▶ [THE PROBLEM] Without changing a single word, output each entry.

▶ [EXERCISE MATERIAL]
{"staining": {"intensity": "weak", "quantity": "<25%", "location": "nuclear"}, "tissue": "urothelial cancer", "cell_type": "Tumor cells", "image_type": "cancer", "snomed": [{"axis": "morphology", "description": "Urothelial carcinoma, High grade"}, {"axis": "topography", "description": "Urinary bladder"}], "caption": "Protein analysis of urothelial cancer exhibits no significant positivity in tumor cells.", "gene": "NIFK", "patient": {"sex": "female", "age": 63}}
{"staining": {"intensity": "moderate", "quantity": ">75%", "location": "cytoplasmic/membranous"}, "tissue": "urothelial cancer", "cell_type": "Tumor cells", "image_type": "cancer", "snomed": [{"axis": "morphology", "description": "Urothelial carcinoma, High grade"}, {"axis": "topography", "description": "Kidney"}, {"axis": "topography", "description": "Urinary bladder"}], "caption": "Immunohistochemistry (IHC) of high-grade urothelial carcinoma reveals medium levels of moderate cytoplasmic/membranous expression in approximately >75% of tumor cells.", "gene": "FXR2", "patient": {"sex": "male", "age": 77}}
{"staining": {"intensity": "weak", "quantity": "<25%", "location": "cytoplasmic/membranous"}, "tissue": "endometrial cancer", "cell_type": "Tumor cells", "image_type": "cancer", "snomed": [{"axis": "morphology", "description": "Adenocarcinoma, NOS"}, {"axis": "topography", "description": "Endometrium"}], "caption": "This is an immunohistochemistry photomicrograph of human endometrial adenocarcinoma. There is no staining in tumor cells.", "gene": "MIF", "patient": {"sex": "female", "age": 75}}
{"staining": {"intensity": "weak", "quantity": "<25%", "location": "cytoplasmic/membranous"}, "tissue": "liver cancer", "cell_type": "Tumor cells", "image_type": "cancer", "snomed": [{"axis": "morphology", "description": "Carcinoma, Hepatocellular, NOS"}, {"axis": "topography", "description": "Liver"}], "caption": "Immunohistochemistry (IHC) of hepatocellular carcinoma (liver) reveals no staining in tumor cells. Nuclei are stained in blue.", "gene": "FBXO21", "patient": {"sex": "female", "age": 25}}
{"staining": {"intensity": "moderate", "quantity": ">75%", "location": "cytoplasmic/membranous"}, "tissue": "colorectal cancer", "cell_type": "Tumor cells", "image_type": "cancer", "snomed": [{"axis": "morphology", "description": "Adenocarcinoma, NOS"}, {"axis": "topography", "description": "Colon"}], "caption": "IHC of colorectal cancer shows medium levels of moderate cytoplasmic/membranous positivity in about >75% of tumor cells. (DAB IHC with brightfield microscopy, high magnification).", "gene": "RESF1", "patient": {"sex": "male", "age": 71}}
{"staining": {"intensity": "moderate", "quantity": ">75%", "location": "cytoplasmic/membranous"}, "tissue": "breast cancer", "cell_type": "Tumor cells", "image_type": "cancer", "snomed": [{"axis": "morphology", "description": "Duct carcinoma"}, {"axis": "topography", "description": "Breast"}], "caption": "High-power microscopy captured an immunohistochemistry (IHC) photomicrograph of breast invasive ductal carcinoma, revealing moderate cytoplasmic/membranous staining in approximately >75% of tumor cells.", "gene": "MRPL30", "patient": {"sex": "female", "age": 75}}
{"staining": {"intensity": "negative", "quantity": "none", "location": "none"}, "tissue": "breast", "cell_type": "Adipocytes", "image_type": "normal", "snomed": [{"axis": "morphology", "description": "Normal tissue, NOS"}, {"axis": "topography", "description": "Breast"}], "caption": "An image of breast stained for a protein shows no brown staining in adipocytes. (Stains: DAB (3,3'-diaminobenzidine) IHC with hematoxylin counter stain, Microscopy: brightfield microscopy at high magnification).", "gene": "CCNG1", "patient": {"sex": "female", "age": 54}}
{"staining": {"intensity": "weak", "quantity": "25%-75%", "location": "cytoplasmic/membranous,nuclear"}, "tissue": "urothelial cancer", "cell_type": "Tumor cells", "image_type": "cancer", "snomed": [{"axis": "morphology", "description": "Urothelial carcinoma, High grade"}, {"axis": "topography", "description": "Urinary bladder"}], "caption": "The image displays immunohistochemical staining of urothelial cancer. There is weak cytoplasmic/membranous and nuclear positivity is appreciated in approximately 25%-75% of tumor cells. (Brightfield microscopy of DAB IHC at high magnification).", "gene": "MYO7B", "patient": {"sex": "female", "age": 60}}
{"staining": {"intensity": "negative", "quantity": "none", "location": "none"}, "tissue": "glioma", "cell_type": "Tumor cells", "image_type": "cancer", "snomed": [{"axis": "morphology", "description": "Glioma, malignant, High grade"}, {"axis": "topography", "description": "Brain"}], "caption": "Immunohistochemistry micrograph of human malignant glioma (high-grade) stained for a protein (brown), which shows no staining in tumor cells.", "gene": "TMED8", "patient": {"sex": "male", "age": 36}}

▶ [SOLUTION TO THIS PROBLEM]
{"staining": {"intensity": "weak", "quantity": "<25%", "location": "nuclear"}, "tissue": "urothelial cancer", "cell_type": "Tumor cells", "image_type": "cancer", "snomed": [{"axis": "morphology", "description": "Urothelial carcinoma, High grade"}, {"axis": "topography", "description": "Urinary bladder"}], "caption": "Protein analysis of urothelial cancer exhibits no significant positivity in tumor cells.", "gene": "NIFK", "patient": {"sex": "female", "age": 63}}
{"staining": {"intensity": "moderate", "quantity": ">75%", "location": "cytoplasmic/membranous"}, "tissue": "urothelial cancer", "cell_type": "Tumor cells", "image_type": "cancer", "snomed": [{"axis": "morphology", "description": "Urothelial carcinoma, High grade"}, {"axis": "topography", "description": "Kidney"}, {"axis": "topography", "description": "Urinary bladder"}], "caption": "Immunohistochemistry (IHC) of high-grade urothelial carcinoma reveals medium levels of moderate cytoplasmic/membranous expression in approximately >75% of tumor cells.", "gene": "FXR2", "patient": {"sex": "male", "age": 77}}
{"staining": {"intensity": "weak", "quantity": "<25%", "location": "cytoplasmic/membranous"}, "tissue": "endometrial cancer", "cell_type": "Tumor cells", "image_type": "cancer", "snomed": [{"axis": "morphology", "description": "Adenocarcinoma, NOS"}, {"axis": "topography", "description": "Endometrium"}], "caption": "This is an immunohistochemistry photomicrograph of human endometrial adenocarcinoma. There is no staining in tumor cells.", "gene": "MIF", "patient": {"sex": "female", "age": 75}}
{"staining": {"intensity": "weak", "quantity": "<25%", "location": "cytoplasmic/membranous"}, "tissue": "liver cancer", "cell_type": "Tumor cells", "image_type": "cancer", "snomed": [{"axis": "morphology", "description": "Carcinoma, Hepatocellular, NOS"}, {"axis": "topography", "description": "Liver"}], "caption": "Immunohistochemistry (IHC) of hepatocellular carcinoma (liver) reveals no staining in tumor cells. Nuclei are stained in blue.", "gene": "FBXO21", "patient": {"sex": "female", "age": 25}}
{"staining": {"intensity": "moderate", "quantity": ">75%", "location": "cytoplasmic/membranous"}, "tissue": "colorectal cancer", "cell_type": "Tumor cells", "image_type": "cancer", "snomed": [{"axis": "morphology", "description": "Adenocarcinoma, NOS"}, {"axis": "topography", "description": "Colon"}], "caption": "IHC of colorectal cancer shows medium levels of moderate cytoplasmic/membranous positivity in about >75% of tumor cells. (DAB IHC with brightfield microscopy, high magnification).", "gene": "RESF1", "patient": {"sex": "male", "age": 71}}
{"staining": {"intensity": "moderate", "quantity": ">75%", "location": "cytoplasmic/membranous"}, "tissue": "breast cancer", "cell_type": "Tumor cells", "image_type": "cancer", "snomed": [{"axis": "morphology", "description": "Duct carcinoma"}, {"axis": "topography", "description": "Breast"}], "caption": "High-power microscopy captured an immunohistochemistry (IHC) photomicrograph of breast invasive ductal carcinoma, revealing moderate cytoplasmic/membranous staining in approximately >75% of tumor cells.", "gene": "MRPL30", "patient": {"sex": "female", "age": 75}}
{"staining": {"intensity": "negative", "quantity": "none", "location": "none"}, "tissue": "breast", "cell_type": "Adipocytes", "image_type": "normal", "snomed": [{"axis": "morphology", "description": "Normal tissue, NOS"}, {"axis": "topography", "description": "Breast"}], "caption": "An image of breast stained for a protein shows no brown staining in adipocytes. (Stains: DAB (3,3'-diaminobenzidine) IHC with hematoxylin counter stain, Microscopy: brightfield microscopy at high magnification).", "gene": "CCNG1", "patient": {"sex": "female", "age": 54}}
{"staining": {"intensity": "weak", "quantity": "25%-75%", "location": "cytoplasmic/membranous,nuclear"}, "tissue": "urothelial cancer", "cell_type": "Tumor cells", "image_type": "cancer", "snomed": [{"axis": "morphology", "description": "Urothelial carcinoma, High grade"}, {"axis": "topography", "description": "Urinary bladder"}], "caption": "The image displays immunohistochemical staining of urothelial cancer. There is weak cytoplasmic/membranous and nuclear positivity is appreciated in approximately 25%-75% of tumor cells. (Brightfield microscopy of DAB IHC at high magnification).", "gene": "MYO7B", "patient": {"sex": "female", "age": 60}}
{"staining": {"intensity": "negative", "quantity": "none", "location": "none"}, "tissue": "glioma", "cell_type": "Tumor cells", "image_type": "cancer", "snomed": [{"axis": "morphology", "description": "Glioma, malignant, High grade"}, {"axis": "topography", "description": "Brain"}], "caption": "Immunohistochemistry micrograph of human malignant glioma (high-grade) stained for a protein (brown), which shows no staining in tumor cells.", "gene": "TMED8", "patient": {"sex": "male", "age": 36}}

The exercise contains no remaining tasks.